International Forum on Spice Route (IFSR) adalah sebuah forum yang membuka peluang dialog lintas batas dan lintas budaya dalam meninjau kembali jejak pertukaran antarbudaya berbasis Jalur Rempah yang menjadi pusaka alam dan pusaka budaya warisan bersama (common heritage) dalam lingkup regional. IFSR yang mengambil tema Reviving the World’s Maritime Culture through Spice Route as World Common Heritage ini menjadi sarana untuk memperkenalkan kembali peranan penting Indonesia dalam skala global. Dalam konteks yang lebih strategis, forum ini meletakkan Indonesia ke dalam percaturan perbincangan dunia.

Forum international pertukaran pengetahuan antarbudaya melalui narasi Jalur Rempah yang diinisiasi oleh Yayasan Negeri Rempah ini terbagi dalam kegiatan kuliah umum, diskusi panel, sesi berbagi, bedah buku, pameran, bazaar, dan temu komunitas.

Tema Diskusi:

  • Telaah historis - budaya maritim berbasis jalur rempah dan pertukaran antarbudaya:
    • Akar budaya maritim;
    • Keanekaragaman rempah dan penyebarannya;
  • Adaptasi manusia terhadap dinamika perubahan:
    • Interkonektivitas budaya maritim dan budaya agraris;
    • Perubahan iklim dan kebencanaan;
    • Perkembangan teknologi kemaritiman;
    • Pemanfaatan sumber daya, pelestarian warisan alam dan budaya.

Pembicara:

Prof.

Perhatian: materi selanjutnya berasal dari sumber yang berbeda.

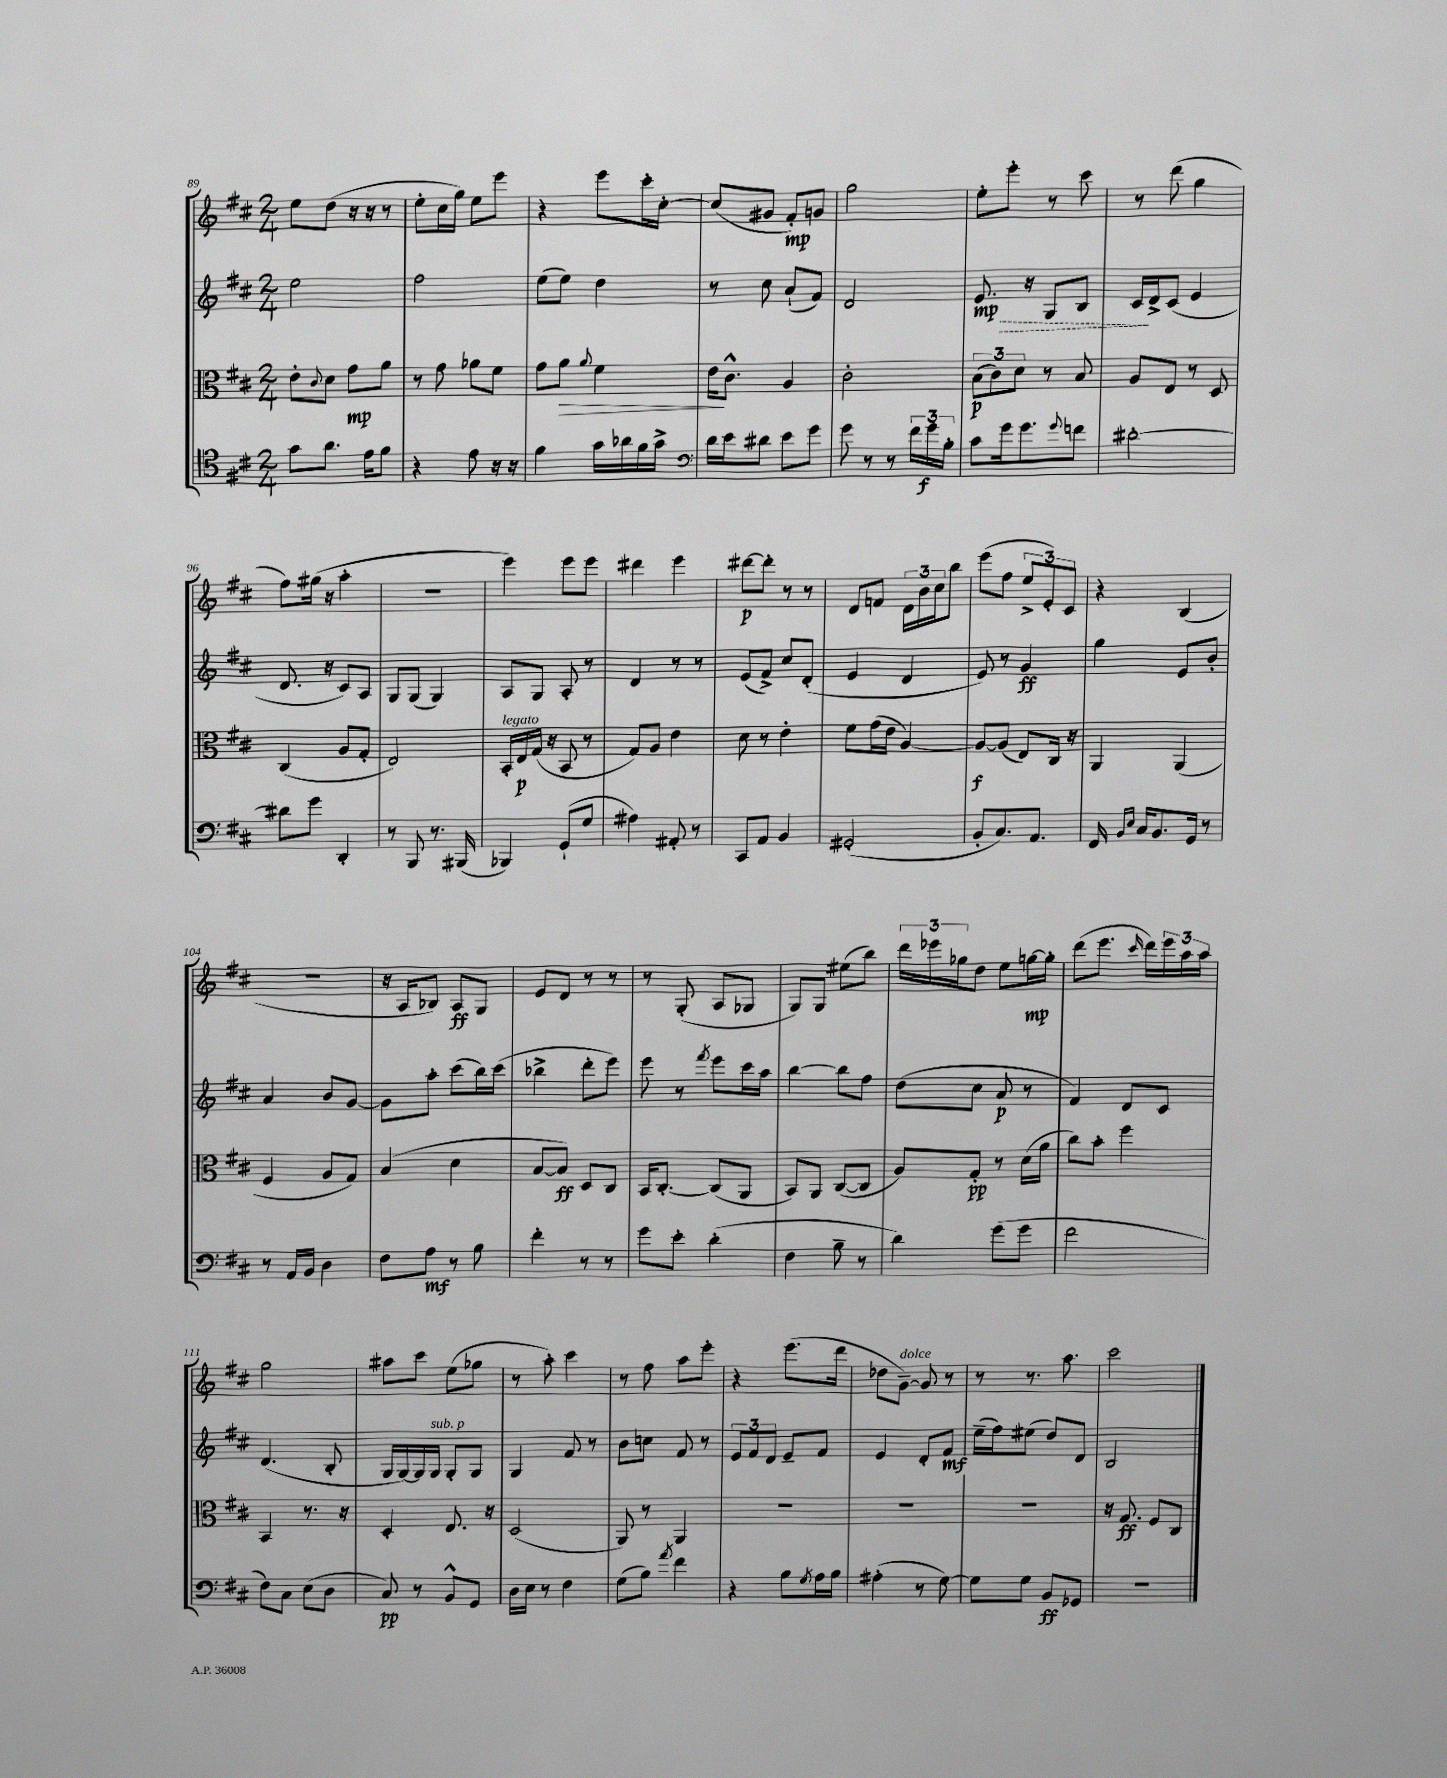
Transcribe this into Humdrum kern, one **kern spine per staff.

**kern	**dynam	**kern	**dynam	**kern	**dynam	**kern	**dynam
*part4	*part4	*part3	*part3	*part2	*part2	*part1	*part1
*staff4	*staff4	*staff3	*staff3	*staff2	*staff2	*staff1	*staff1
*clefC4	*	*clefC3	*	*clefG2	*	*clefG2	*
*k[f#c#]	*	*k[f#c#]	*	*k[f#c#]	*	*k[f#c#]	*
*M2/4	*	*M2/4	*	*M2/4	*	*M2/4	*
=89	=89	=89	=89	=89	=89	=89	=89
8g\L	.	8e'\L	.	2ee\	.	8ee\L	.
.	.	8qqc#/	.	.	.	.	.
8.a\J	.	8d\J	.	.	.	(8dd\J	.
.	.	8g\L	mp	.	.	16r	.
16e\KL	.	.	.	.	.	16r	.
8f#\J	.	8a\J	.	.	.	8r	.
=90	=90	=90	=90	=90	=90	=90	=90
4r	.	8r	.	2ff#\	.	8ee'\L	.
.	.	8g\	.	.	.	16cc#\L	.
.	.	.	.	.	.	16gg\JJ)	.
8e\	.	8a-X\L	.	.	.	8ee\L	.
16r	.	8f#\J	.	.	.	8eee\J	.
16r	.	.	.	.	.	.	.
=91	=91	=91	=91	=91	=91	=91	=91
4f#\	.	8g\L	.	(8ee\L	.	4r	.
!	!	!	!LO:HP:b	!	!	!	!
.	.	8a\J	>	8ee\J)	.	.	.
.	.	8qqa/	.	.	.	.	.
16g\LL	.	4f#\	.	4dd\	.	8eee\L	.
16a-X\	.	.	.	.	.	.	.
16f#\	.	.	.	.	.	16ccc#'\L	.
16g^\JJ	.	.	.	.	.	[16cc#'\JJ	.
=92	=92	=92	=92	=92	=92	=92	=92
*clefF4	*	*	*	*	*	*	*
16d\LL	.	16e\KL	.	8r	.	(8cc#/L]	.
16e\J	.	8.c#^^\J	]	.	.	.	.
8d#X\J	.	.	.	8cc#\	.	8g#X/J	.
8e\L	.	4A/	.	(8a`/L	.	8f#'/L)	mp
8g\J	.	.	.	8f#/J)	.	8gn/J	.
=93	=93	=93	=93	=93	=93	=93	=93
8g\	.	2c#'\	.	2d/	.	2gg\	.
8r	.	.	.	.	.	.	.
8r	.	.	.	.	.	.	.
24f#\LL	.	.	.	.	.	.	.
24g\	f	.	.	.	.	.	.
24B'\JJ	.	.	.	.	.	.	.
=94	=94	=94	=94	=94	=94	=94	=94
!	!	!	!	!	!LO:HP:b	!	!
8c#\L	.	(12B\L	p	8.e/	> mp	8ee'\L	.
.	.	12c#\)	.	.	.	.	.
16g\k	.	.	.	.	.	8eee'\J	.
.	.	12d\J	.	.	.	.	.
8.g\	.	.	.	16r	.	.	.
.	.	8r	.	8G/L	.	8r	.
8qqg/	.	.	.	.	.	.	.
8fn\J	.	8B/	.	8B/J	.	8ccc#\	.
=95	=95	=95	=95	=95	=95	=95	=95
[2d#X'\	.	8A/L	.	16c#/LL	.	8r	.
.	.	.	.	16d^/J	]	.	.
.	.	8E/J	.	(8c#/J	.	(8ddd\	.
.	.	8r	.	4e/	.	4gg\	.
.	.	8D/	.	.	.	.	.
!!LO:LB:g=z
=96	=96	=96	=96	=96	=96	=96	=96
8d#X\L]	.	(4C#/	.	8.d/	.	8ff#\L)	.
8g\J	.	.	.	.	.	(16gg#X\Jk	.
.	.	.	.	16r	.	16r	.
4DD'/	.	8A/L	.	8c#/L)	.	4aa'\	.
.	.	8G'/J	.	8A/J	.	.	.
=97	=97	=97	=97	=97	=97	=97	=97
8r	.	2E/)	.	8G/L	.	2r	.
8BBB/	.	.	.	(8G/J	.	.	.
8.r	.	.	.	4G/)	.	.	.
(16BBB#X/	.	.	.	.	.	.	.
=98	=98	=98	=98	=98	=98	=98	=98
!	!	!LO:TX:a:i:t=legato	!	!	!	!	!
4BBB-X/)	.	16BB'/LL	.	8A/L	.	4eee\)	.
.	.	16E/	p	.	.	.	.
.	.	(16G/JJ	.	8G/J	.	.	.
.	.	16r	.	.	.	.	.
(8GG`/L	.	8BB/	.	8A'/	.	8eee\L	.
8G/J	.	8r	.	8r	.	8eee\J	.
=99	=99	=99	=99	=99	=99	=99	=99
4A#X\)	.	8G/L)	.	4d/	.	4ddd#X\	.
.	.	8A/J	.	.	.	.	.
8AA#X'/	.	4e\	.	8r	.	4eee\	.
8r	.	.	.	8r	.	.	.
=100	=100	=100	=100	=100	=100	=100	=100
8CC#/L	.	8d\	.	(8e/L	.	[8ddd#X\L	p
8AA/J	.	8r	.	8f#^/J)	.	8ddd#'\J]	.
4BB/	.	4e'\	.	8cc#/L	.	8r	.
.	.	.	.	(8d'/J	.	8r	.
=101	=101	=101	=101	=101	=101	=101	=101
(2GG#X'/	.	8f#\L	.	4e/	.	8d/L	.
.	.	(16g\L	.	.	.	8fn/J	.
.	.	16e\JJ	.	.	.	.	.
.	.	[4A/)	.	4d/	.	24d\LL	.
.	.	.	.	.	.	24b\	.
.	.	.	.	.	.	24cc#\J	.
.	.	.	.	.	.	8bb\J	.
=102	=102	=102	=102	=102	=102	=102	=102
8BB'/L	.	8A/L_	f	8e/)	.	(8eee\L	.
8.C#/)	.	(8A/J]	.	8r	.	8ff#\J	.
.	.	8E/L)	.	4g/	ff	12ee^/L	.
8.AA/J	.	.	.	.	.	.	.
.	.	.	.	.	.	12e'/)	.
.	.	16C#/Jk	.	.	.	.	.
.	.	.	.	.	.	12c#/J	.
.	.	16r	.	.	.	.	.
=103	=103	=103	=103	=103	=103	=103	=103
16FF#/	.	4AA/	.	4gg\	.	4r	.
16qqBB/LL	.	.	.	.	.	.	.
16qqE/JJ	.	.	.	.	.	.	.
16C#/KL	.	.	.	.	.	.	.
8.BB/	.	.	.	.	.	.	.
.	.	(4AA/	.	8e/L	.	(4B/	.
16GG/Jk	.	.	.	.	.	.	.
8r	.	.	.	8b'/J	.	.	.
!!LO:LB:g=z
=104	=104	=104	=104	=104	=104	=104	=104
8r	.	4F#/	.	4a/	.	2r	.
16AA/LL	.	.	.	.	.	.	.
16BB/JJ	.	.	.	.	.	.	.
4D\	.	8A/L	.	8b/L	.	.	.
.	.	8G/J)	.	[8g/J	.	.	.
=105	=105	=105	=105	=105	=105	=105	=105
8F#\L	.	(4B/	.	8g\L]	.	16r	.
.	.	.	.	.	.	16A/KL	.
8A\J	mf	.	.	8aa'\J	.	8B-X/J)	.
8r	.	4d\	.	(8ccc#\L	.	8A/L	ff
8B\	.	.	.	16bb\L)	.	8G/J	.
.	.	.	.	(16ccc#\JJ	.	.	.
=106	=106	=106	=106	=106	=106	=106	=106
4f#'\	.	[8B/L	.	4bb-X^\	.	8e/L	.
.	.	8B/J])	ff	.	.	8d/J	.
8r	.	8D/L	.	8ddd'\L	.	8r	.
8r	.	8C#/J	.	8eee\J)	.	8r	.
=107	=107	=107	=107	=107	=107	=107	=107
8g\L	.	16BB/KL	.	8eee\	.	8r	.
.	.	[8.C#'/J	.	.	.	.	.
8e'\J	.	.	.	8r	.	(8G'/	.
.	.	.	.	8qfff#/	.	.	.
(4d'\	.	(8C#/L]	.	8eee\L	.	8A/L	.
.	.	8AA/J	.	16ccc#\L	.	8G-X/J	.
.	.	.	.	16aa\JJ	.	.	.
=108	=108	=108	=108	=108	=108	=108	=108
4F#\	.	8BB/L)	.	[4bb\	.	8G/L)	.
.	.	8AA/J	.	.	.	8G/J	.
8B~\	.	([8C#/L	.	8bb\L]	.	(8ee#X\L	.
8r	.	8C#/J]	.	8ff#\J	.	8bb\J)	.
=109	=109	=109	=109	=109	=109	=109	=109
4d\)	.	8A/L)	.	(8dd\L	.	24ddd\LL	.
.	.	.	.	.	.	24eee-X\	.
.	.	.	.	.	.	24gg-X\J	.
.	.	8G'/J	pp	8cc#\J	.	8dd\J	.
(8g\L	.	8r	.	8a/	p	8ee\L	.
8g\J	.	(16d\LL	.	8r	.	[16ggn\L	mp
.	.	16a\JJ	.	.	.	16gg'\JJ]	.
=110	=110	=110	=110	=110	=110	=110	=110
2f#\	.	8cc#\L)	.	4f#/)	.	(8ddd\L	.
.	.	8b'\J	.	.	.	8.eee\J	.
.	.	4ff#\	.	8d/L	.	.	.
.	.	.	.	.	.	16qqccc#/	.
.	.	.	.	.	.	16ddd\LL)	.
.	.	.	.	8c#/J	.	24eee\	.
.	.	.	.	.	.	24aa\	.
.	.	.	.	.	.	24aa\JJ	.
!!LO:LB:g=z
=111	=111	=111	=111	=111	=111	=111	=111
8F#\L)	.	4BB/	.	(4.d/	.	2gg\	.
8C#\J	.	.	.	.	.	.	.
(8E\L	.	8.r	.	.	.	.	.
8D\J	.	.	.	8B'/	.	.	.
.	.	16r	.	.	.	.	.
=112	=112	=112	=112	=112	=112	=112	=112
8C#/)	pp	4D'/	.	16G/LL	.	8aa#X\L	.
.	.	.	.	[16G/)	.	.	.
8r	.	.	.	16G/]	.	8ccc#\J	.
!	!	!	!	!LO:TX:a:i:t=sub. p	!	!	!
.	.	.	.	16G/JJ	.	.	.
8BB^^/L	.	8.E/	.	8G'/L	.	(8ee\L	.
8GG/J	.	.	.	8G/J	.	8gg-X\J	.
.	.	16r	.	.	.	.	.
=113	=113	=113	=113	=113	=113	=113	=113
16D\LL	.	(2D/	.	4G/	.	8r	.
16E\JJ	.	.	.	.	.	.	.
8r	.	.	.	.	.	8aa'\)	.
4F#\	.	.	.	8f#/	.	4ccc#\	.
.	.	.	.	8r	.	.	.
=114	=114	=114	=114	=114	=114	=114	=114
(8G\L	.	8AA/)	.	8b\L	.	8r	.
8B\J)	.	8r	.	8ccn\J	.	8ff#\	.
8qa/	.	.	.	.	.	.	.
4f#\	.	4AA/	.	8f#/	.	8aa\L	.
.	.	.	.	8r	.	8eee'\J	.
=115	=115	=115	=115	=115	=115	=115	=115
4r	.	2r	.	12e/L	.	4r	.
.	.	.	.	12f#/	.	.	.
.	.	.	.	12d/J	.	.	.
8B\L	.	.	.	8e~/L	.	(8.eee\L	.
8qG/	.	.	.	.	.	.	.
16A\L	.	.	.	8f#/J	.	.	.
16B\JJ	.	.	.	.	.	16ddd\Jk	.
=116	=116	=116	=116	=116	=116	=116	=116
(4A#X'\	.	2r	.	4e/	.	8dd-X\L	.
!	!	!	!	!	!	!LO:TX:a:i:t=dolce	!
.	.	.	.	.	.	[8g~\J)	.
8r	.	.	.	8d'/L	.	8g/]	.
[8G\)	.	.	.	8f#/J	mf	8r	.
=117	=117	=117	=117	=117	=117	=117	=117
8G\L]	.	2r	.	(16ee~\LL	.	8r	.
.	.	.	.	16ff#\J)	.	.	.
8G\J	.	.	.	(8ee#X\J	.	8.r	.
8BB/L	ff	.	.	8dd/L)	.	.	.
.	.	.	.	.	.	8.aa\	.
8GG-X/J	.	.	.	8d/J	.	.	.
=118	=118	=118	=118	=118	=118	=118	=118
2r	.	16r	.	2B/	.	2ccc#\	.
.	.	8.G/	ff	.	.	.	.
.	.	8F#/L	.	.	.	.	.
.	.	8C#/J	.	.	.	.	.
==	==	==	==	==	==	==	==
*-	*-	*-	*-	*-	*-	*-	*-
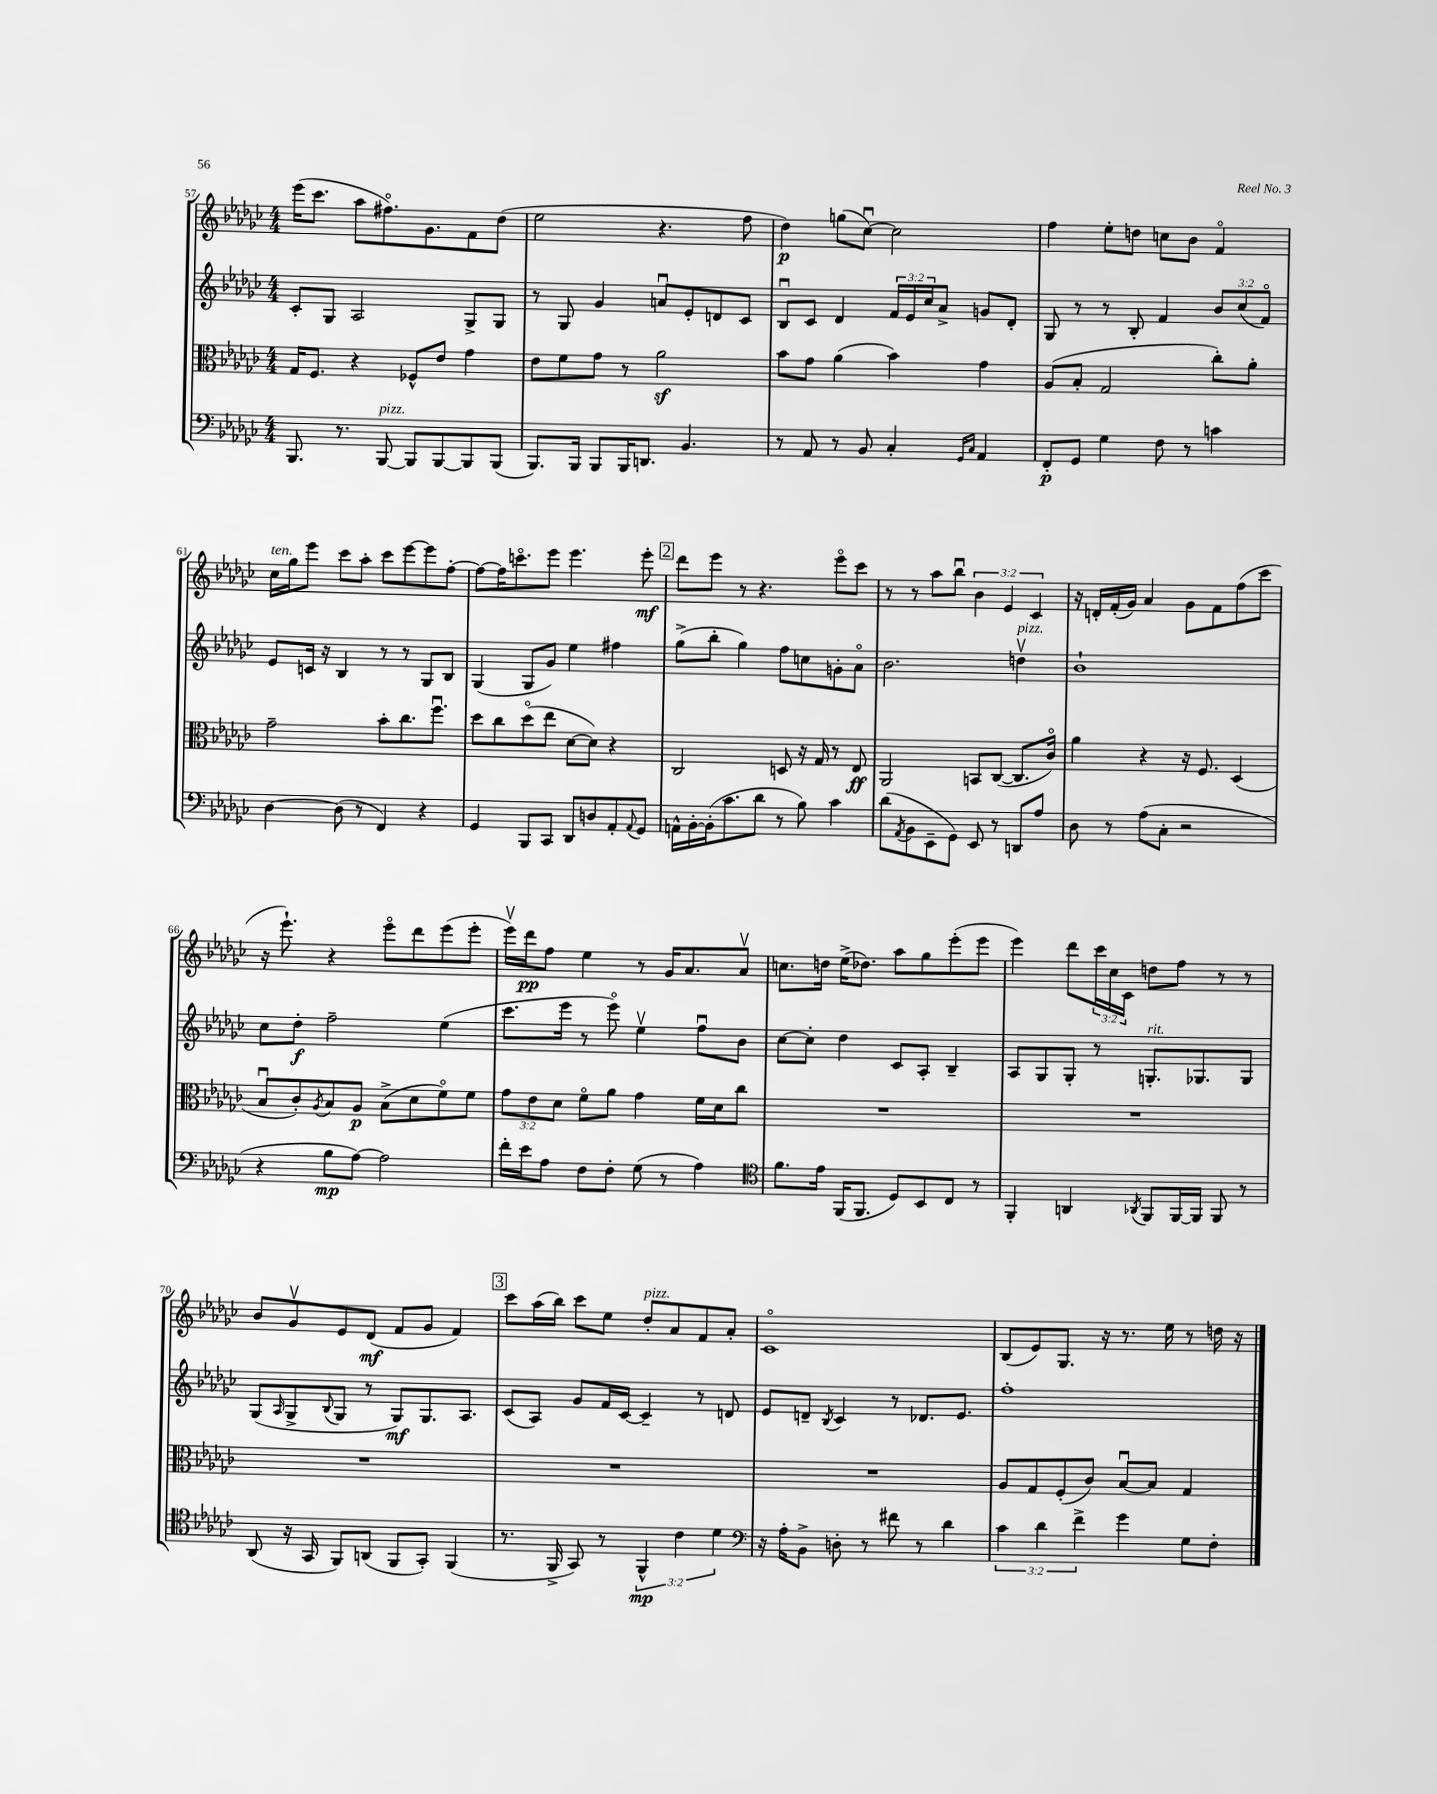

Dr. Anthony Reid

 

Pertanyaan besar yang disampaikan oleh Anthony Reid ialah mengapa Indonesia tidak melanjutkan pluralisme, kemaritiman, dan keterbukaannya dengan dunia. Indonesia sepertinya tidak terlalu antusias dengan takdirnya sebagai negara maritim atau keturunan dari pelaut. Padahal Nusantara dengan jalur rempah atau perdagangan maritimnya, berperan penting sebagai tempat pertemuan dan terkoneksinya masyarakat global. Pusat pertemuan global di Nusantara juga terlihat dari berkembangnya pengetahuan wawasan dan dunia yang lebih luas, mulai dari ajaran Buddha, Kristen, dan Islam, budaya Cina, Arab, dan Eropa yang nanti pada akhirnya akan mempengaruhi juga keragaman dalam pembentukan kelompok masyarakat di Nusantara. Anthony Reid juga mengajak kita untuk berefleksi dari ketegangan atau pertentangan antara sejarah Nusantara yang sangat global dan kosmopolit dengan keadaan masyarakat Indonesia saat ini yang nasionalis, koheren, dan setia dengan bangsanya.

Pembicara Kunci:

Hassan Wirajuda Ph.D (Ketua Dewan Pembina Yayasan Negeri Rempah) 

 

Indonesia merupakan makro-kosmos dunia karena posisinya secara geo-politik dan geo-ekonominya sangat strategis. Pada masa sejarah, Sriwijaya menjadi titik atau pusat perdagangan penting jalur rempah yg menghubungkan Samudera Hindia dan Pasifik. Rempah dari Nusantara merupakan komoditas perdagangan atau pertukaran yang berharga. Jalur rempah juga kemudian menggambarkan pentingnya keragaman Nusantara. Selain itu, perdagangan di jalur rempah bukan hanya melakukan pertukaran barang, tapi juga sebagai peralihan peradaban, yaitu dengan bertemunya pedagang atau pelayar dari Asia Timur, Cina, Arab, dan Eropa. Jalur rempah merupakan jalur perdagangan yang damai, tetapi setelah kedatangan orang-orang Eropa pada abad ke-18 dan 19 malah membawa malapetaka, terutama Belanda yang memonopoli perdagangan dan menjajah orang Indonesia. Tradisi nenek moyang untuk berbagi memudar. Sejarah kemaritiman menjadi akrab atas persaingan dan pertikaian. Seiring dengan kemajuan teknologi, rempah mulai kehilangan nilainya sebagai komoditas yang berharga. Dari masa lalu kita harus membicarakan visi Indonesia untuk masa mendatang dan bagaimana memaksimalkan keuntungan bagi pembangunan infrastruktur maritime. Jalur sutra atau jalur rempah sekarang konteksnya sudah berbeda dengan masa lalu, praktik perdagangan sudah bisa dilakukan melalui transportasi darat maupun udara. Penting untuk memikirkan bagaimana perdagangan melalui jalur maritim bisa berkompetisi dengan perdagangan darat dan udara. Pemahaman atas jalur rempah dan sejarahnya menjadi sangat penting untuk mengembangkan kebudayaan maritim Indonesia.